Sure enough, it was moving, and my skin was starting to itch. I scratched at it and god did it hurt. The more it squirmed though, the more I realized what was underneath was trapped.
So I took a pair of scissors and sliced open my skin.
A bloody tube of flesh burst out from the lump, hanging limply by my ear. It twitched a few times before raising up. Its tiny scarlet tongue darted out of its mouth inquisitively, smelling the air around me.
It was probably the shock of the pain, but I reached up and caressed it lightly under a finger. Its head moved back like a cat would against its owner’s strokes and stuck out its tongue again.
I stumbled back into the room and apparently passed out, at least according to Zoey. When I woke up, my new part of me had a few friends. Three or four. And I could feel more writhing under my skin, just waiting to come out and play.
Snakes. I have snakes for new hair. And I wasn’t just getting dry skin. I was shedding. Where the dry flakes have peeled away are shimmering scales.
I am the symbol of rage. The same as a woman wronged by a god.
I am the Medusa.
_ _ _
My snakes look like the Western Bush Viper. I’ve learned how to make them coil into a bun. Zoey’s resemble the Common Garter snake, while Krissa’s are Southern Copperheads. All of us look unique, but are we so beautiful and strong now. No longer are we going to be afraid. We’ve been made strong.

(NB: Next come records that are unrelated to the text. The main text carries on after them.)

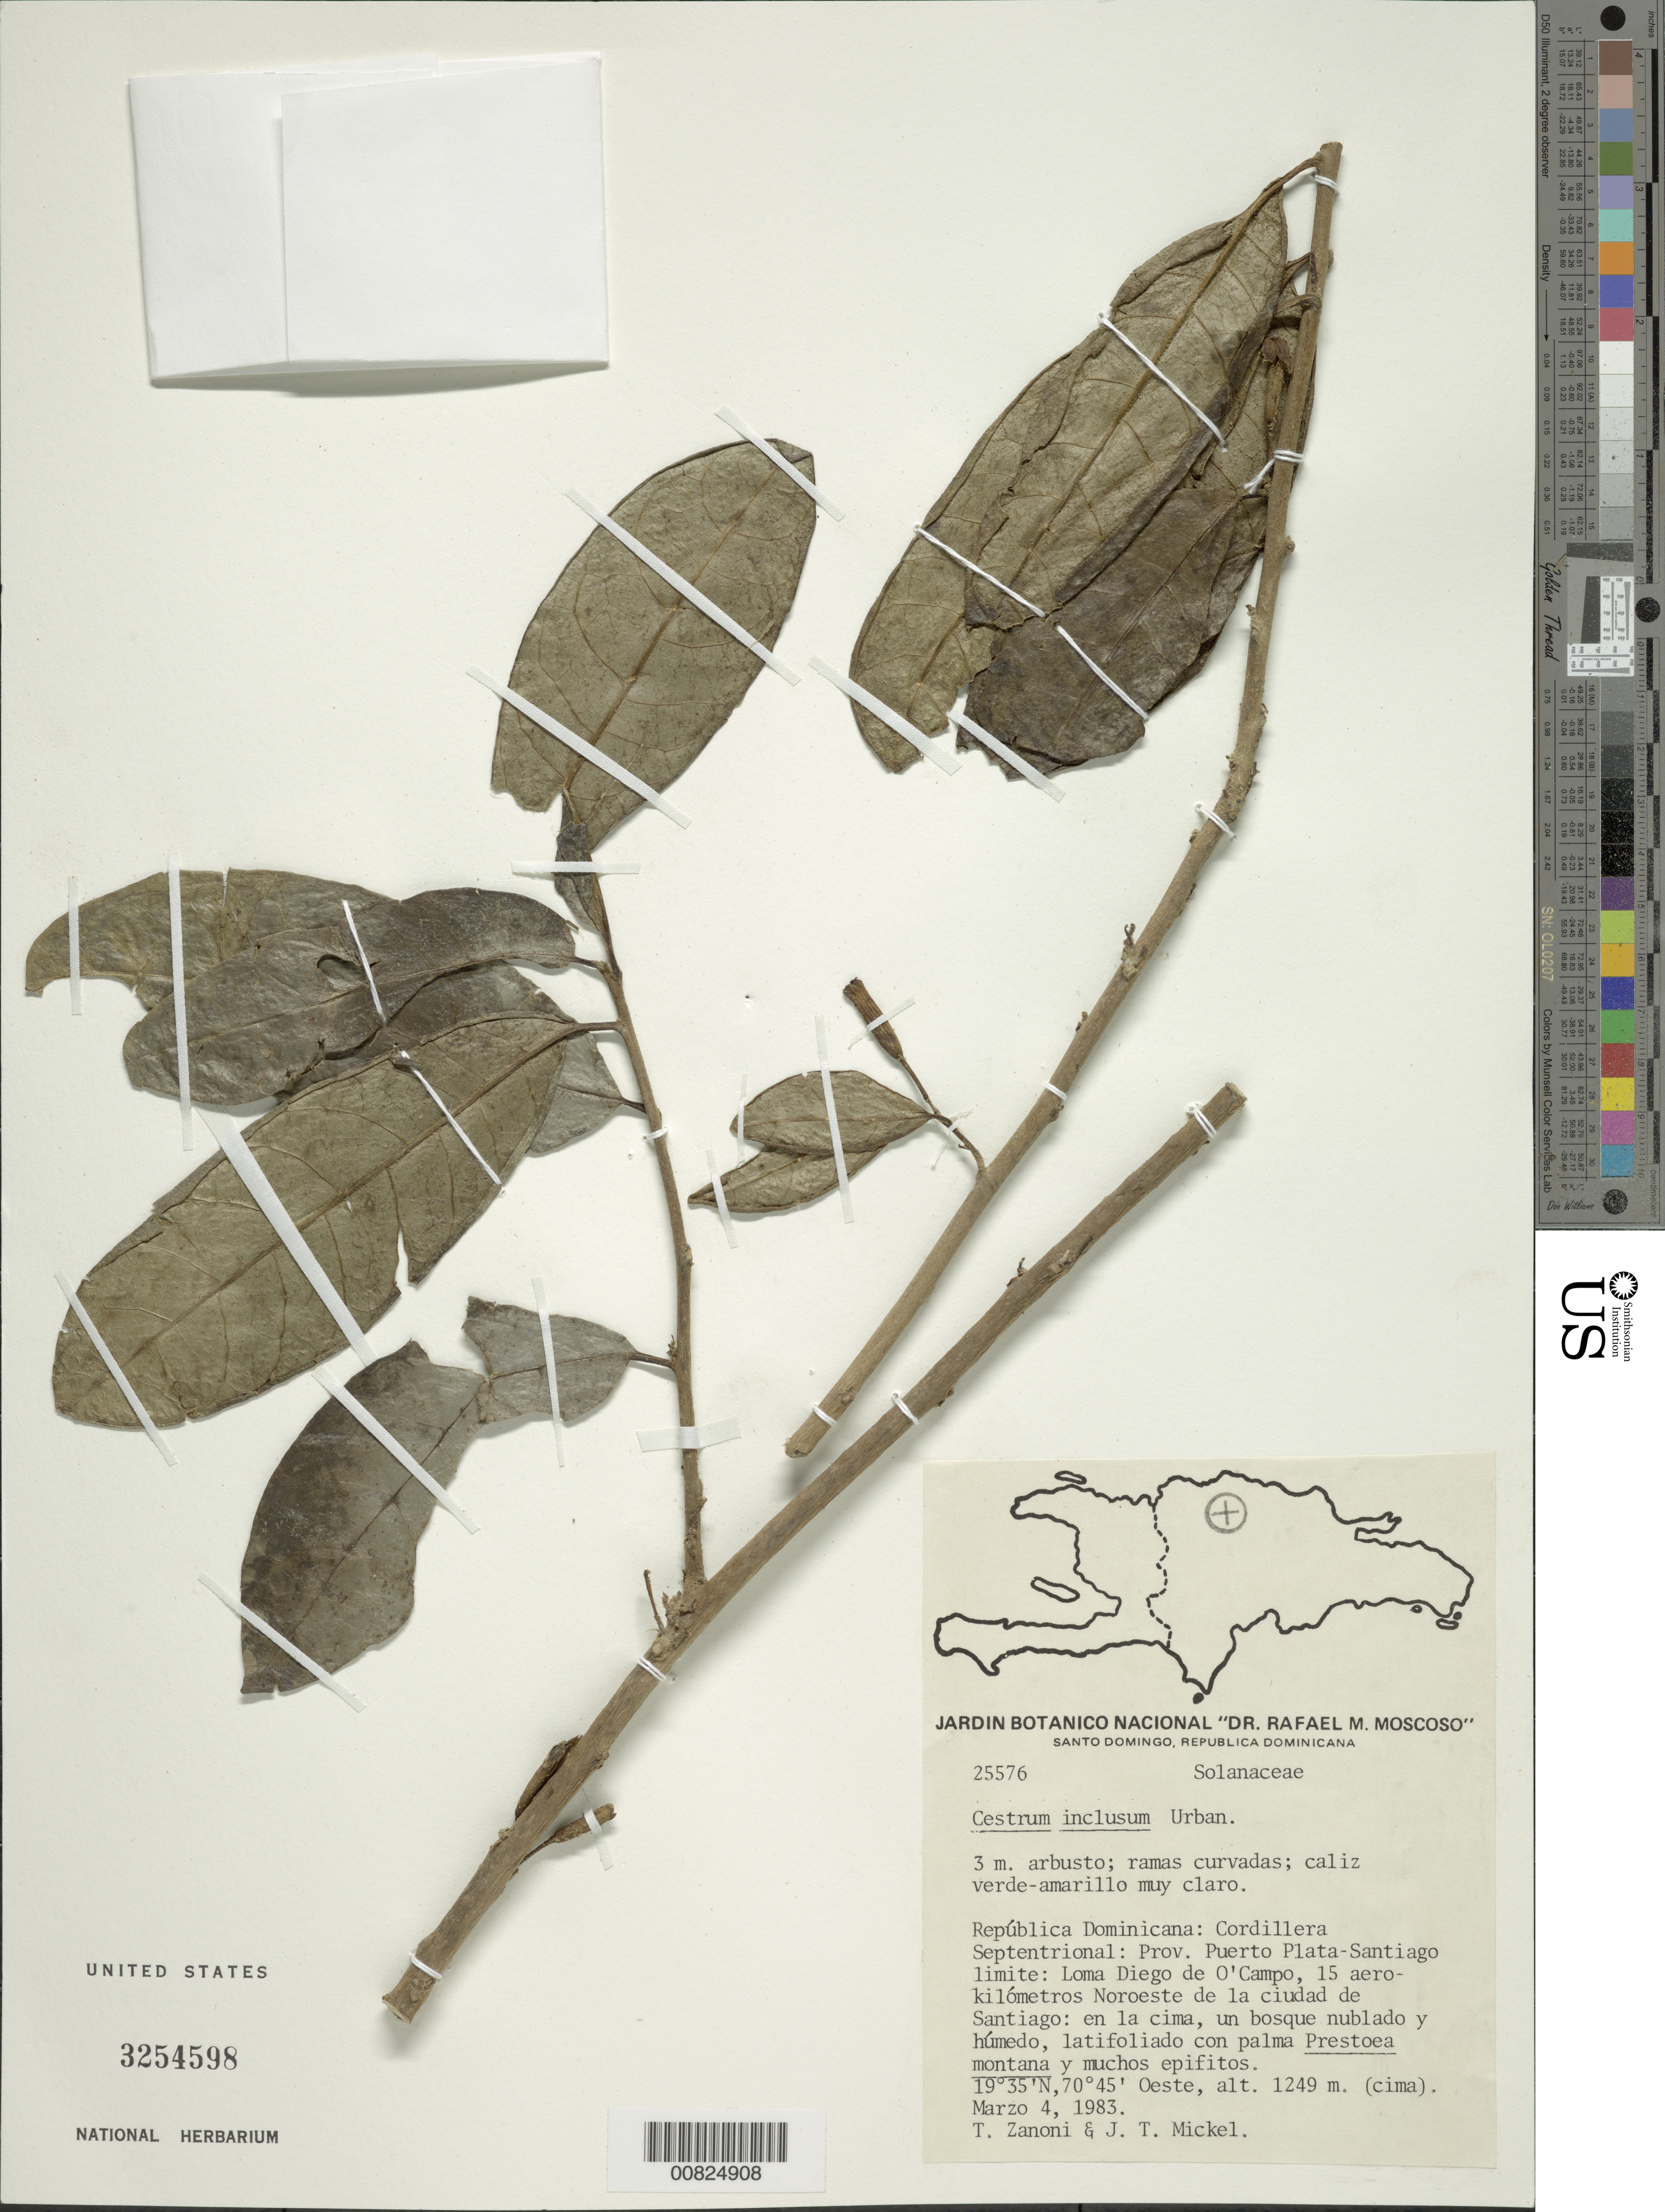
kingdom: Plantae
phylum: Tracheophyta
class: Magnoliopsida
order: Solanales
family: Solanaceae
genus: Cestrum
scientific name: Cestrum inclusum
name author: Urb.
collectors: T. A. Zanoni & J. T. Mickel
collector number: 25576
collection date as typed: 04 Mar 1983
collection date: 1983-03-04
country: Dominican Republic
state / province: Puerto Plata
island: Hispaniola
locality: Cordillera Septentrional. Puerto Plata - Santiago limite. Loma Diego de O'Campo, 15 aero-km NE de la ciudad de Santago.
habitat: En la cima de un bosque nublado y húmedo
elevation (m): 1249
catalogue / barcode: US 3254598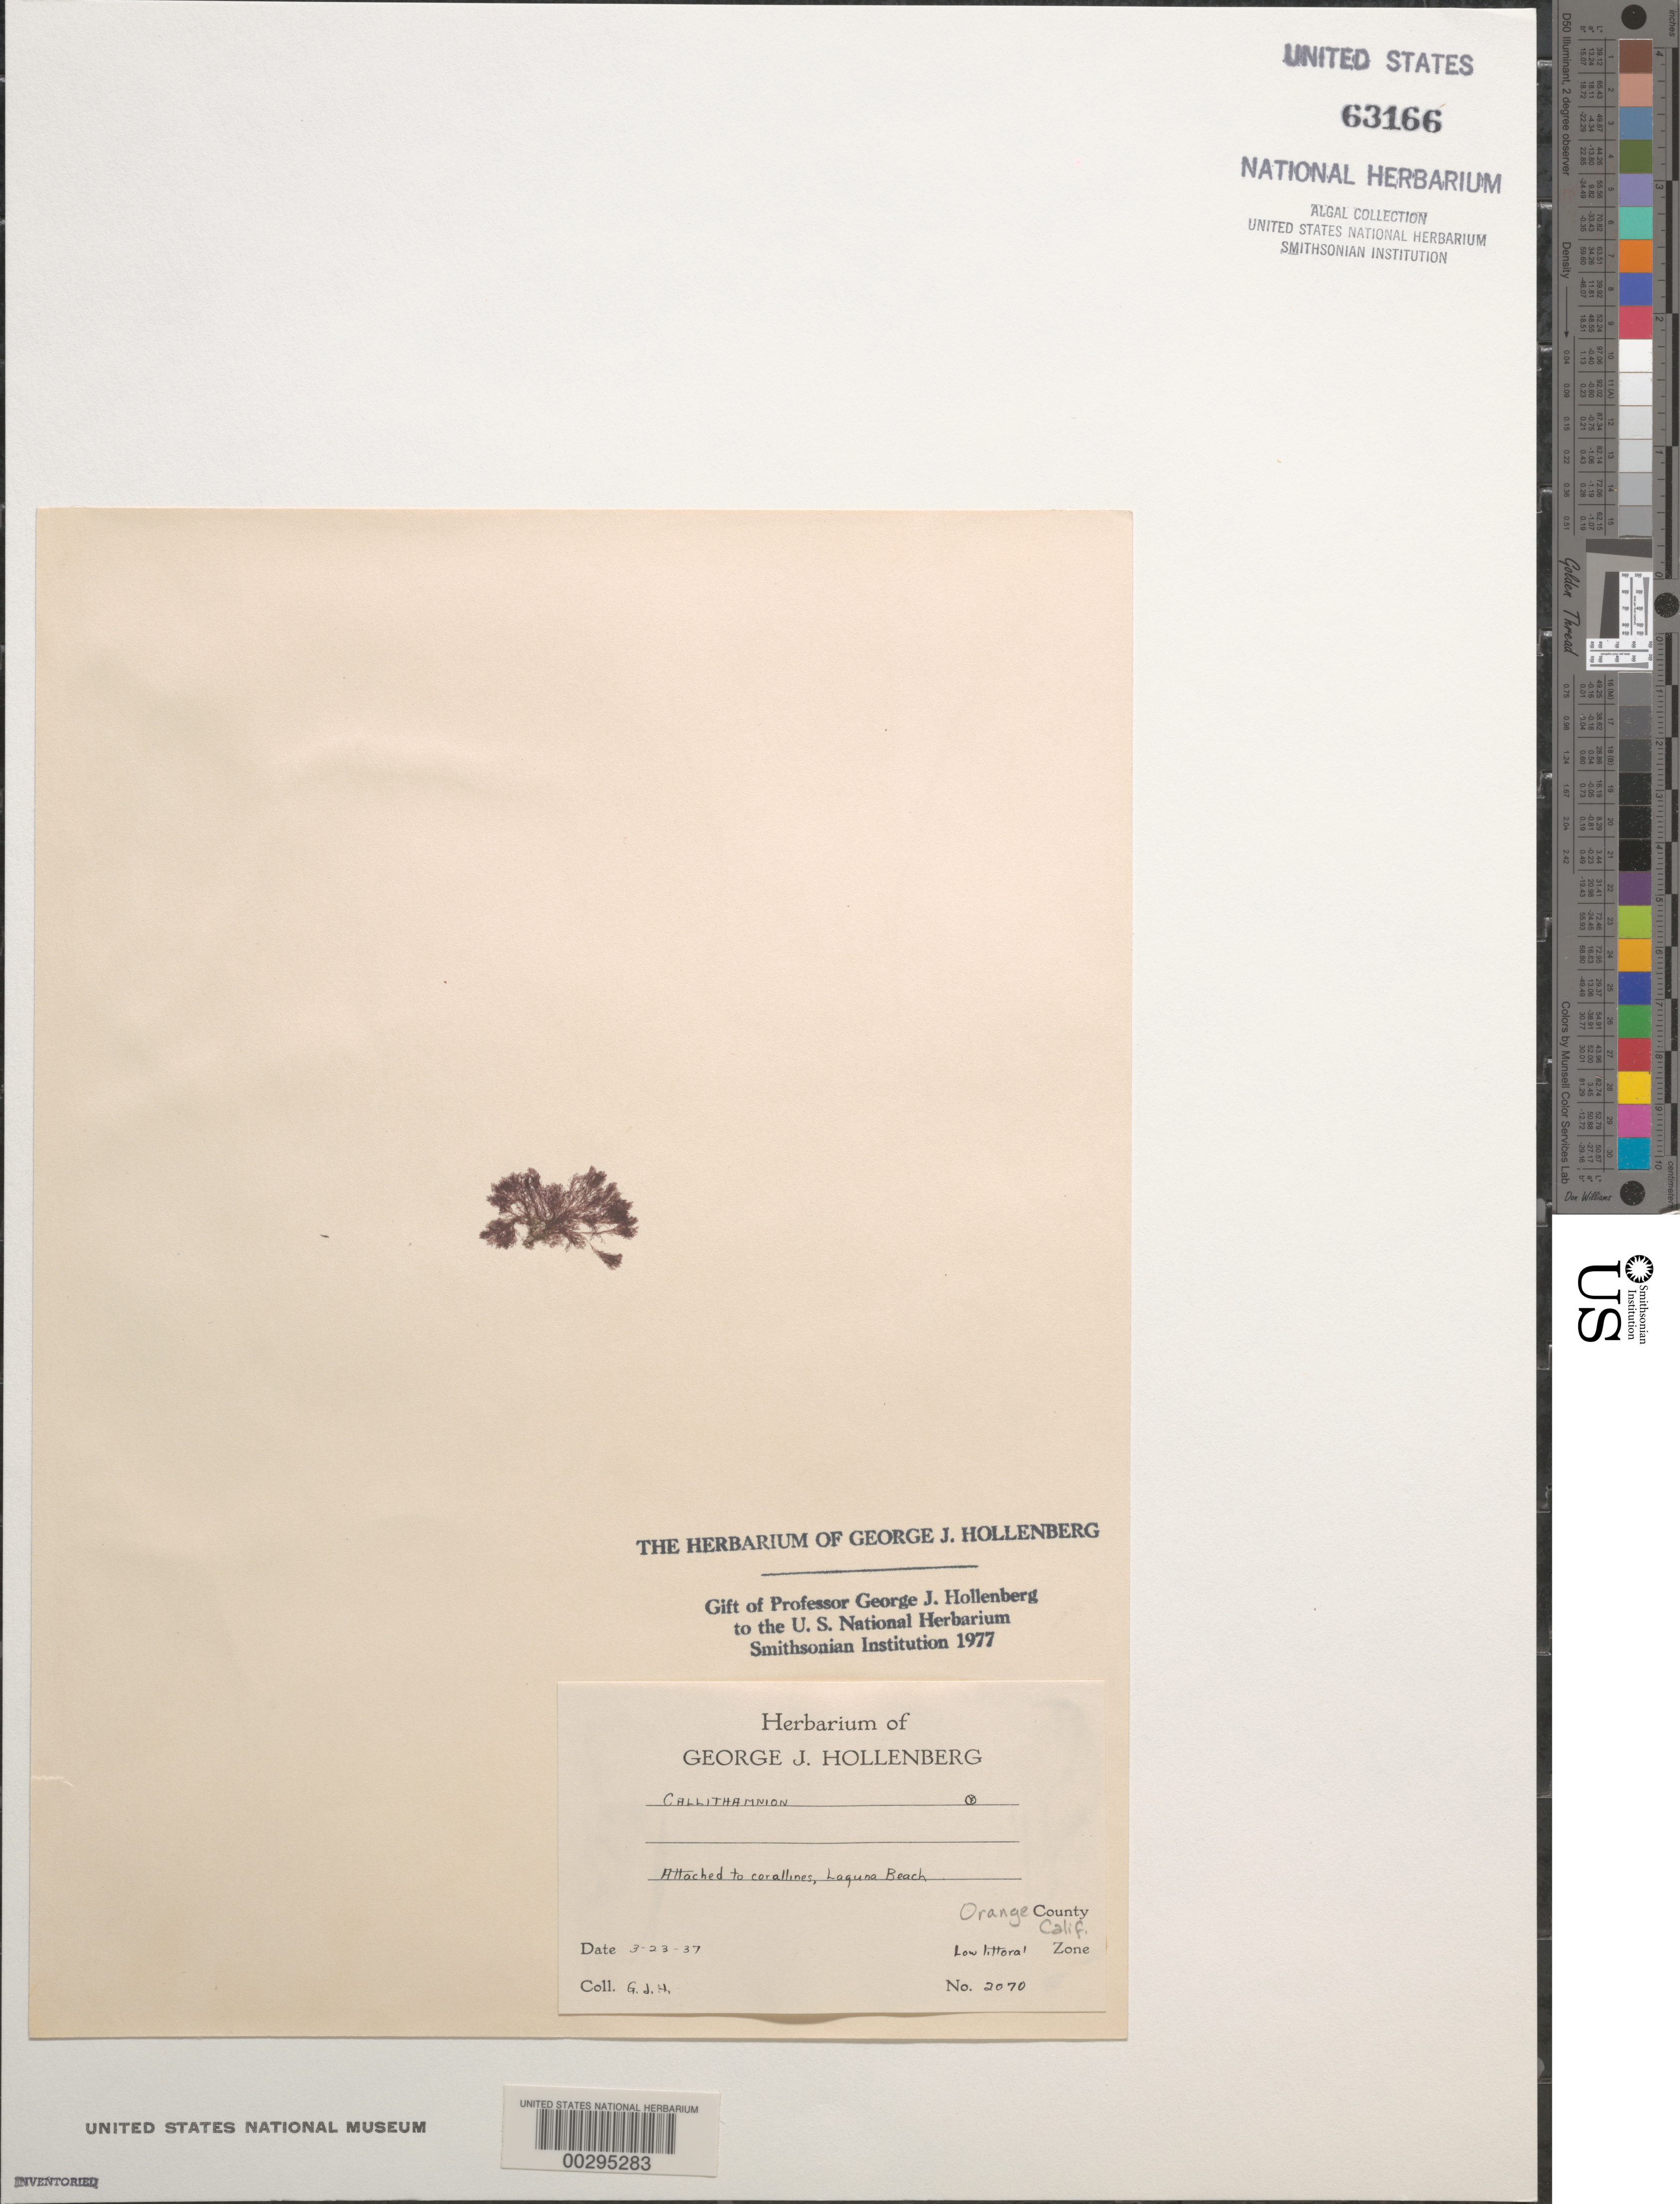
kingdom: Plantae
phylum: Rhodophyta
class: Florideophyceae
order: Ceramiales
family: Callithamniaceae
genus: Callithamnion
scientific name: Callithamnion sp.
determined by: Hollenberg, George J.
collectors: G. Hollenberg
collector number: GJH 2070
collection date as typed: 23 Mar 1937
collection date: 1937-03-23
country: United States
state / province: California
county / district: Orange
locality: Laguna Beach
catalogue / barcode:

This will be the last entry I write, possibly for years. For now, we are going on a roadtrip. We’re taking Krissa’s and Amelia’s vans. We’ve packed light. We’ll do what we can to survive.
But for now, we’re going to go around the United States. We’re going to find our attackers. Most of them still walk free, with nothing more than a slap to the wrist.
All they need to do now is look at the girls they’ve hurt. And they will feel the same petrifying fear we did.
We’re starting with Zoey’s father tonight. And if we have time we’ll be spinning by Mr. Ocean’s house.
I can’t wait to see what he’ll think of me now.